Monday, May. 10, 1948
Red-Hot Indians
When Lou Boudreau was a baseball and basketball star at Illinois, he decided to try for the big leagues, and set himself a time limit. If, by four years after leaving college, he hadn't made it, he would go into business. He made it in less than two. At 24, Boudreau became the youngest big-league manager in history.* Last week, after six seasons as playing boss of the Cleveland Indians, Shortstop Boudreau was still the youngest manager in the business. He was also managing the hottest team in both leagues.
On Opening Day, the odds against the Indians, who haven't won an American League pennant since 1920, were 20-1. But in sport-crazy Cleveland, a record 73,163 fans crowded Municipal Stadium to watch Rapid Robert Feller, the highest-paid player in baseball ($87,000), pitch the Indians to a two-hit, 4-0 victory over the Browns. The Indians went on to win six straight.

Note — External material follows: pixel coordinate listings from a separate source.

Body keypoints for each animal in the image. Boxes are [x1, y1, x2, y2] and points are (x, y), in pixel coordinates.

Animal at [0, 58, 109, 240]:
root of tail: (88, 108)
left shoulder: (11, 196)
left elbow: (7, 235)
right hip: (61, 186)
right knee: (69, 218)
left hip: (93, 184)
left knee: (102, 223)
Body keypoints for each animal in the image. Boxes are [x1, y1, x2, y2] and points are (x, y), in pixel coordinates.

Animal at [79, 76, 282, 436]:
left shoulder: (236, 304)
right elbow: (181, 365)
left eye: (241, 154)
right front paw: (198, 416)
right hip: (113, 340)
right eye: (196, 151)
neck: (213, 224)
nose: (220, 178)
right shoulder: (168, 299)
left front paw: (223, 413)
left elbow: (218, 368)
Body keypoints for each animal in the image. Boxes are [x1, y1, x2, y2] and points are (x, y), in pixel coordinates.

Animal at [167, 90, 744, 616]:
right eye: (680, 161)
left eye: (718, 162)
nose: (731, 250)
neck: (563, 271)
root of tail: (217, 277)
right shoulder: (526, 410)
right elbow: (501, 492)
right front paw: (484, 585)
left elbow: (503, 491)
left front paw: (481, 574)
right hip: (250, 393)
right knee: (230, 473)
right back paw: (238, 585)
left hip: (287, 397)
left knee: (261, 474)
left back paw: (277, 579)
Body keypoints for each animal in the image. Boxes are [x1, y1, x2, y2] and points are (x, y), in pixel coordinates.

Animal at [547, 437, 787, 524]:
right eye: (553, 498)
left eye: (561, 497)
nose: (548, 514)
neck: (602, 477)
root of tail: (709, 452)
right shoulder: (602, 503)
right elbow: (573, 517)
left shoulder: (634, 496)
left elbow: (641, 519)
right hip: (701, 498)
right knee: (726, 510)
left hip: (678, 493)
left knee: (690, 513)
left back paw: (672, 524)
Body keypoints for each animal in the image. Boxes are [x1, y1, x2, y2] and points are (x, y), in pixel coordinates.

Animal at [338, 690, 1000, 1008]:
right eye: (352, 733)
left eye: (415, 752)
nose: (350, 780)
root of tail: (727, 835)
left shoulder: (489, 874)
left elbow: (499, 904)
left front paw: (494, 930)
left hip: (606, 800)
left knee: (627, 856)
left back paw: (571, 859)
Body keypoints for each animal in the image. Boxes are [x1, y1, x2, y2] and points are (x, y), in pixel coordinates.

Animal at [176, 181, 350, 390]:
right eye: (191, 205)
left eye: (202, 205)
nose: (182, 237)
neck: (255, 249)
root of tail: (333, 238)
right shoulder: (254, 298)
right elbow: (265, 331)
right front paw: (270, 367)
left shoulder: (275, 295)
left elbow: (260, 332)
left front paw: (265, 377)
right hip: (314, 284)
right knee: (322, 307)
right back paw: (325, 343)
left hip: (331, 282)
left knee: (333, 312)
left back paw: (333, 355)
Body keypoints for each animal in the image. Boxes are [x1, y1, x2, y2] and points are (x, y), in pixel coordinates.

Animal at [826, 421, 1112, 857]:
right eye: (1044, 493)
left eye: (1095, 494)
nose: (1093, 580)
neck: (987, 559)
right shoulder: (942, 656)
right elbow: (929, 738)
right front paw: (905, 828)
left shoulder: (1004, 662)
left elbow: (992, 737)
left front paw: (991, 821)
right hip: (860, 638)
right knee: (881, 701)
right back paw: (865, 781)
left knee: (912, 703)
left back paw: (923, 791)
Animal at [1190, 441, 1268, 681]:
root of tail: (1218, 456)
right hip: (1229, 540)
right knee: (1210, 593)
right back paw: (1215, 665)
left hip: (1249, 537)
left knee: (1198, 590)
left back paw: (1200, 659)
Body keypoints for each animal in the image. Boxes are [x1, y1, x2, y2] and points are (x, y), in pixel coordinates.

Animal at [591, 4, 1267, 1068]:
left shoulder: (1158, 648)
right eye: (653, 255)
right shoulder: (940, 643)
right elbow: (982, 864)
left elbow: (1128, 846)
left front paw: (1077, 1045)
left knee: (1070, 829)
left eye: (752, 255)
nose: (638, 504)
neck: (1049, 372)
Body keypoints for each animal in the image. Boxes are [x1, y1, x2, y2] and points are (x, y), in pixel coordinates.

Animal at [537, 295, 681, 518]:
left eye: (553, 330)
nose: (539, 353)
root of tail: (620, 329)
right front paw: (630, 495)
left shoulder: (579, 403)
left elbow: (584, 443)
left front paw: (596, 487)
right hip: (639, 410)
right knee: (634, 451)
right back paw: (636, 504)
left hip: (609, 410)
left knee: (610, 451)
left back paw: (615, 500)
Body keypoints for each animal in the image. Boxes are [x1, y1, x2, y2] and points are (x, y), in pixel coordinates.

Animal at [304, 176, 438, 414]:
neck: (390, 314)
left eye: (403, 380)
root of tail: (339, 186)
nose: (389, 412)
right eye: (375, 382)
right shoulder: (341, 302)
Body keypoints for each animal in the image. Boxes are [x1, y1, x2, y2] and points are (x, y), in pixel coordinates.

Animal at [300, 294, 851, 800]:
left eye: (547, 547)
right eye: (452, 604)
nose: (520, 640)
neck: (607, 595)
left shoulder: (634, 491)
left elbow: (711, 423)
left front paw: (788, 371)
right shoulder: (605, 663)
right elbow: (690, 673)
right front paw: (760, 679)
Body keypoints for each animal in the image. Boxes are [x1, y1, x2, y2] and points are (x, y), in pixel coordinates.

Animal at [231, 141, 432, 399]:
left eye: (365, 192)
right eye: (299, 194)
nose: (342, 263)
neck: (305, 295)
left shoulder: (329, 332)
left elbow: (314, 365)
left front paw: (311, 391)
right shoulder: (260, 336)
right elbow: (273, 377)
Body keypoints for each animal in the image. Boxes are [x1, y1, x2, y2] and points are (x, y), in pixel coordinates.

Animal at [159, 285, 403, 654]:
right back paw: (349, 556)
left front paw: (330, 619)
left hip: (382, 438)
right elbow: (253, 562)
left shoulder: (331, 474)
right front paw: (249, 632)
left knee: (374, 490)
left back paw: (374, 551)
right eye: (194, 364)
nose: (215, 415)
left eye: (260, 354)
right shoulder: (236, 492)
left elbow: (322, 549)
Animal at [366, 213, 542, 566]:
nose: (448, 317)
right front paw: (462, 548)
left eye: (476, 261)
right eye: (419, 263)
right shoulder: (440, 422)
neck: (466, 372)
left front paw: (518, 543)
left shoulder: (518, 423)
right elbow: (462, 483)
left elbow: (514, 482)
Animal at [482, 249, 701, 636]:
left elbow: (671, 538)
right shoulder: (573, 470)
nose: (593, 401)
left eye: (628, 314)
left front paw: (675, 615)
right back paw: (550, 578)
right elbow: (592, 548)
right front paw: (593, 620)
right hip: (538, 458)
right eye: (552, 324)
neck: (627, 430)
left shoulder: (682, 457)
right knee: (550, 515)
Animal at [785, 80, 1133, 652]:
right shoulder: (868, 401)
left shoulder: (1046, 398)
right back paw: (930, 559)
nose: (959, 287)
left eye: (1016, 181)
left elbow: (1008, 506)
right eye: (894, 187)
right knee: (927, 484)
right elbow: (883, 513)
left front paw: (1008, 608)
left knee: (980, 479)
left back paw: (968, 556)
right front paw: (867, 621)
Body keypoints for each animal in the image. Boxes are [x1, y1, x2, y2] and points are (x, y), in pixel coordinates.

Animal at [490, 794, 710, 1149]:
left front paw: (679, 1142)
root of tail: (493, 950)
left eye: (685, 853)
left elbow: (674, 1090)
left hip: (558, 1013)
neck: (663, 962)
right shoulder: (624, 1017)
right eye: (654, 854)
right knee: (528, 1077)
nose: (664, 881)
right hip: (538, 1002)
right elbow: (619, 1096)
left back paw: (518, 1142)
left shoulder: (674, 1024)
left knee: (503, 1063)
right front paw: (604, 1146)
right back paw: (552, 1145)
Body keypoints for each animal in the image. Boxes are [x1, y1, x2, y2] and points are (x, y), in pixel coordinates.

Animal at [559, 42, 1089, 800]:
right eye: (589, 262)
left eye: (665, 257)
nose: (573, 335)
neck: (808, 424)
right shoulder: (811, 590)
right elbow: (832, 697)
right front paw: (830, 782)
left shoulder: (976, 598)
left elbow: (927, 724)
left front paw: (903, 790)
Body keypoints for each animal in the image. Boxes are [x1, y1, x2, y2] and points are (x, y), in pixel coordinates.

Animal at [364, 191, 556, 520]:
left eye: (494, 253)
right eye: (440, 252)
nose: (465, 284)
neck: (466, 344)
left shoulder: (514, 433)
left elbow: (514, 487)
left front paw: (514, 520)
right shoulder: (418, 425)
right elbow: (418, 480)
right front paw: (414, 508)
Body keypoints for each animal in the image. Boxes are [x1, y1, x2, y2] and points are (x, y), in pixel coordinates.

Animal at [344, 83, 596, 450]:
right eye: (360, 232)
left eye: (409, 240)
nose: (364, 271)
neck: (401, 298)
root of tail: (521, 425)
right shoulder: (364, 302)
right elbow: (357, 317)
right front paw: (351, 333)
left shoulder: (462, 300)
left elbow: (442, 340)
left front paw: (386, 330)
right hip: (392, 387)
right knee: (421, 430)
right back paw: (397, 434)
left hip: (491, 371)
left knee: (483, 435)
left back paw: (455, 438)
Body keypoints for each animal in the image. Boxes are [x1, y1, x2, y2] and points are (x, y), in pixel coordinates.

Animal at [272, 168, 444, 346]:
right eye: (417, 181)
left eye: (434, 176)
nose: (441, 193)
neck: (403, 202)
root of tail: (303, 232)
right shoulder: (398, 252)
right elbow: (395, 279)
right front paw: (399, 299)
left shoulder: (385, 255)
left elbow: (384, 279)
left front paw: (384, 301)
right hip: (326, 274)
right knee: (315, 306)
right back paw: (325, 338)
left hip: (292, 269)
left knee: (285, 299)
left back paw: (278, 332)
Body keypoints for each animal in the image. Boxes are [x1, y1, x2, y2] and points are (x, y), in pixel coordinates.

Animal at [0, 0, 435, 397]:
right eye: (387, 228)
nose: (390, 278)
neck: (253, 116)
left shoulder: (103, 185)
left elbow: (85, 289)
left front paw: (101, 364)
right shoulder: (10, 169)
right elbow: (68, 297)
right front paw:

Bad Ankles. Lou Boudreau (rhymes with mud row) himself was the red-hottest Indian of them all. Despite a slight banquet-season paunch, Lou was batting a phenomenal .519 from his unorthodox crouch and was leading the league in runs batted in. Afield he looked a little slow (his brittle ankles were troubling him again), but he still had the uncanny knack of outguessing the ball that made him the league's top shortstop last year. As a manager, Boudreau has been somewhat less phenomenal. Yet when President Bill Veeck tried to trade Boudreau off last season (the club finished fourth), Cleveland fans flooded Veeck with 10,000 letters demanding that Boudreau be kept. He was on a $50,000-a-year contract.
Good Omen. The whole team had caught fire from Boudreau. First-Baseman Eddie Robinson was batting .462, Third-Baseman Ken Keltner was leading the league with five homeruns, and Outfielder Larry Doby--the American League's first & only Negro--had slammed two more. Bob Feller had won his first two starts, saved a third game by quenching a 14th-inning fire with two strike-outs (after Boudreau had tried six other pitchers).
Said Feller last week: "I won the first two games without having my best stuff. That may be a good omen." But the Indians have only one other first-rate pitcher, eager Bob ("Squeeze") Lemon. Boudreau's pitching prescription for the season: "Feller and Lemon, two days of rain, and then Feller and Lemon again."
The weather cooperated, but the Detroit Tigers, after docilely dropping three straight to the Indians, didn't. At week's end, Pitcher Feller was knocked out of the box and Cleveland lost its first game of the season, 10-3.
* Except for Roger Peckinpaugh, who managed the Yankees for two weeks when he was 23.